I guess that I've always hated huge public statements about what you're doing or planning for yourself. Though I think that's a good thing, as I enjoy the fact that I don't have a bank of unfulfilled public declarations in my social media archive and instead, they exist only in my mind and notebooks. And here too. Hypocrisy, thy name is Chandler.

It's also a drawback of mine. I'm a terrible self-promoter and that is something that, though it sucks, is incredibly important to being in a band, which is probably why Beat Noir never really took off, and also to my current profession. To some degree, being an academic depends on the public perception of your skills and research. I should better and telling people what I do right?

I guess so.

Originally, I thought that this post would be a collection of small ideas, but it really didn't turn out that way. My brain is a real foggy mess lately and the things I can normally articulate clearly aren't coming out the way I hope they do. It feels like there's a blockage in my lungs that's holding my thoughts down.

Montreal is starting to feel like home. While Becks and I were back in Ontario over Christmas, it felt amazing to see my family and I started to miss them the second we left on Christmas night. Part of me wanted to turn around and stay longer, but another part of me couldn't wait to get back to our apartment in Hochelaga. I'm starting to identify with the area and being proud that I live in the east end, even though I have no claim to that whatsoever.
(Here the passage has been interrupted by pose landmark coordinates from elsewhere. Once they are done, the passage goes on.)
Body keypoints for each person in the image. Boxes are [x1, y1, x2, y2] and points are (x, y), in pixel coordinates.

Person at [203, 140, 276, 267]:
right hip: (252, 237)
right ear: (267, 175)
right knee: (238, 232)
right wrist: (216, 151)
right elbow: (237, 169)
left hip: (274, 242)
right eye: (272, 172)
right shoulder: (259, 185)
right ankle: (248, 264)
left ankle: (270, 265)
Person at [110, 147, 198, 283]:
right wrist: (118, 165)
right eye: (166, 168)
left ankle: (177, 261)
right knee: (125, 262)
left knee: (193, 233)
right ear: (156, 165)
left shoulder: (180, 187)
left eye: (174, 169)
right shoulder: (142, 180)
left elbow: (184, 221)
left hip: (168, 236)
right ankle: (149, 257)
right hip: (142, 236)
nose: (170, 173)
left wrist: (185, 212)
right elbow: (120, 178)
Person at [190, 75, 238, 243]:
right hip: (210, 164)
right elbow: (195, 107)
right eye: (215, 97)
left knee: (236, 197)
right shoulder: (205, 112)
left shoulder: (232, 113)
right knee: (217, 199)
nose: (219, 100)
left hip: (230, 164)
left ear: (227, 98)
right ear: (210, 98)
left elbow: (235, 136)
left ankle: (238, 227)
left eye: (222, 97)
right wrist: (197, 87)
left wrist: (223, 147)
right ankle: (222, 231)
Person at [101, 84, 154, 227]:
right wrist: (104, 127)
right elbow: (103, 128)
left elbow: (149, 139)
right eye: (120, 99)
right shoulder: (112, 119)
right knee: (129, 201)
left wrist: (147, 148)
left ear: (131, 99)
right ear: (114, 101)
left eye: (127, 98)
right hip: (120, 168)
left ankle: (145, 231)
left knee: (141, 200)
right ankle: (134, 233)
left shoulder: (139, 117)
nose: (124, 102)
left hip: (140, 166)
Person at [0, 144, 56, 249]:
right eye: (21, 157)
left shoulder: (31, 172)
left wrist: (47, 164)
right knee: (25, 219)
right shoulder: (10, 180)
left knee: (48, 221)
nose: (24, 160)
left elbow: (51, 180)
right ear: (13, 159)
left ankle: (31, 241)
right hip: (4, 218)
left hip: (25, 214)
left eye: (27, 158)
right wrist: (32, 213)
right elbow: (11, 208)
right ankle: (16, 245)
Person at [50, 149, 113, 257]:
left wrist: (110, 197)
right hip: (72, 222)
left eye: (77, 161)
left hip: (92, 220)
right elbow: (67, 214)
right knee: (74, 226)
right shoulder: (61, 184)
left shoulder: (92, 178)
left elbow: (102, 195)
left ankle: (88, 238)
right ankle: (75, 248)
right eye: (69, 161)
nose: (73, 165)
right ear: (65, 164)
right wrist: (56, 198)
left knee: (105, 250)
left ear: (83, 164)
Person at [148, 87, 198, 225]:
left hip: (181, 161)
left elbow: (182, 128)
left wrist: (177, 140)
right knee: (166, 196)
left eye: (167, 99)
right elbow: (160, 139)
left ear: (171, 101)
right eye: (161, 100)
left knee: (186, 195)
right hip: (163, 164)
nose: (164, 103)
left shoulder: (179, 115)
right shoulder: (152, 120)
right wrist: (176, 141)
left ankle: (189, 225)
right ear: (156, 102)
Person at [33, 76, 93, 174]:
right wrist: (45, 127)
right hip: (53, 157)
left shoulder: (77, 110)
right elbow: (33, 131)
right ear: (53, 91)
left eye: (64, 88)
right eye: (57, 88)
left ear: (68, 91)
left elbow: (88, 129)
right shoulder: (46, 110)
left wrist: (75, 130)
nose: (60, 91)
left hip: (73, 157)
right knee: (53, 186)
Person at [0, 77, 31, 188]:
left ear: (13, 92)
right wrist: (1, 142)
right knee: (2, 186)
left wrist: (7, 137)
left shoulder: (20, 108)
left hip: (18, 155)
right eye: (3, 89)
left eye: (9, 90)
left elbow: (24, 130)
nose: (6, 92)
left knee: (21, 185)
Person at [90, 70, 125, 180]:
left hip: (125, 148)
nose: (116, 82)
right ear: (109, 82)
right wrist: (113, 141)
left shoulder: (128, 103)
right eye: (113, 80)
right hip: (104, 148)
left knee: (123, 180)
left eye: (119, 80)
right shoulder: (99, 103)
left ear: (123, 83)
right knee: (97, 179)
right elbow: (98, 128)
More so than I ever felt about the Annex.* People are weirded out that we don't like in the Plateau and I like that. If people are weirded out by anything you do, that's a good sign. Unless it's directly affecting other people negatively. Then it's a very bad sign.

But damn, would it kill you to get a decent barbershop Hochelaga? Fuck sakes.

*One time some old loser tried to lecture Becks and I on the fact that since we lived on the south side of Bloor, we technically lived in Harbord Village and not in his precious Annex. Fuck outta here bro.

To return to the first sentence, though I hate that sort of phrase, it's undeniably true. School just started again and I already feel so at home being back at Concordia. It's nice. I didn't have any classes today, but I'm back here trying to get over the hump of bumming around the apartment and watching TV turning into schoolwork. Not quite there, but it will come.

This was all over the place and I don't have an ending, but these sorts of posts are necessary. It's winter cleaning time here at IMU folks, and you'll all have to endure it.